Gretchen Newsom – the head of the OB Town Council – followed Ambert and in one of the more emotionally-charged speeches, cited all the community groups that have come out in support of the OB Plan. As she announced the group’s name and its leadership, people in the audience affiliated with the group would rise and stay standing.
The OB Planning Board; the OB Woman’s Club, Friends of the OB Library, the OB Historical Society, the OB Mainstreet Association, the OB CDC, the OB Community Foundation, the OB Rag, the OB Town Council, and finally just about everyone in the room was standing.
“We’re not a special interest group,” Newsom said with a quiver in her voice, “We are Ocean Beach.” Thunderous applause ripped through the Chambers. This writer got tears.
Jane Gawronski – current OB planner – then stood at the podium. She explained that she’s a property-owner of several plots in OB and she and her husband Tom – also on the Planning Board – have developed several of them, and have never asked for any variances. “This is not about renters vs. property owners,” she said. Gawronski then cited a New York Times article from 2006, which named funky Ocean Beach “as the last authentic beach community in California.”
Craig Klein got up and stated un-categorically that “everyone who purchased a lot on West Pt Loma knew there was a .7 FAR that restricted development.” Then he said:
“The .7 FAR truly is sacred.”
This was the end of public comment, and Todd Gloria then stated:
“Today is indeed a historic day when the editor of the OB Rag invokes the name of Pete Wilson.”
This was one of the more funnier moments of the afternoon, as there had been several disparaging remarks about the OB Rag or its editor, and every time there would be applause for the OB Rag, one man consistently would let out a loud “Boooo!”
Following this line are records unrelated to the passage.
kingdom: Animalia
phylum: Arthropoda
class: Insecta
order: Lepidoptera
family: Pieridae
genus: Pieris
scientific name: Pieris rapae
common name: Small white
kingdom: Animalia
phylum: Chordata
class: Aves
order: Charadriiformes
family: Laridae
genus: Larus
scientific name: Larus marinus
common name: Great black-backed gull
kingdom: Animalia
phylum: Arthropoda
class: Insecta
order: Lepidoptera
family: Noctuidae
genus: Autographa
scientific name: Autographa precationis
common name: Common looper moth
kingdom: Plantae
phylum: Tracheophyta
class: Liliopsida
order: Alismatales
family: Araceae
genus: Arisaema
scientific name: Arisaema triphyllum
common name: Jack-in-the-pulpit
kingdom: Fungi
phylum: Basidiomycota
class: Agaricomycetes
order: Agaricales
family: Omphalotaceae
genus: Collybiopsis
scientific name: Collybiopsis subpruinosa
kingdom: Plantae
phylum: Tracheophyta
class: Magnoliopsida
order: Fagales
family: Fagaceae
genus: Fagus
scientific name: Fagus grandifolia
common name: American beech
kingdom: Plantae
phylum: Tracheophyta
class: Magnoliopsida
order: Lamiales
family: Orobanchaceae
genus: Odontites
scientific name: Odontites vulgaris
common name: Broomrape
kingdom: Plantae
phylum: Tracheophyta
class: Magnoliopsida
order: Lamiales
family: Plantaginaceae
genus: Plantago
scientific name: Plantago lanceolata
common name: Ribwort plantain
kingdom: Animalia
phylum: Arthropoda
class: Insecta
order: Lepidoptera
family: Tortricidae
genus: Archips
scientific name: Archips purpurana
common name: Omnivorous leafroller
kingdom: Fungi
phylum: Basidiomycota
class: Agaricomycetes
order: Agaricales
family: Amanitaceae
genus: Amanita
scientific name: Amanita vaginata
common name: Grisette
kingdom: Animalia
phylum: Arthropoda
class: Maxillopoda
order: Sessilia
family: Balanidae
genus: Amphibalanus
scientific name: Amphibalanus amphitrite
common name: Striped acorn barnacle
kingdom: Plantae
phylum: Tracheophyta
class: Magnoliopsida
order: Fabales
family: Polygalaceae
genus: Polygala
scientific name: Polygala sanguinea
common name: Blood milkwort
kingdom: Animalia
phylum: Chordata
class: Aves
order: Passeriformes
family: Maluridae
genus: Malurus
Once the Council had made their unanimous vote and once the applause had died down, Ed Harris – now beloved by OB planners, came down and mingled with the crowd, as it filtered out to the streets below.
A large group of blue-shirted people were last seen heading to a local watering hole, The Local – which is not coincidentally owned by the owner of an OB bar-restaurant, Wonderland.
And indeed, OBceans felt this day that they were in their wonderland.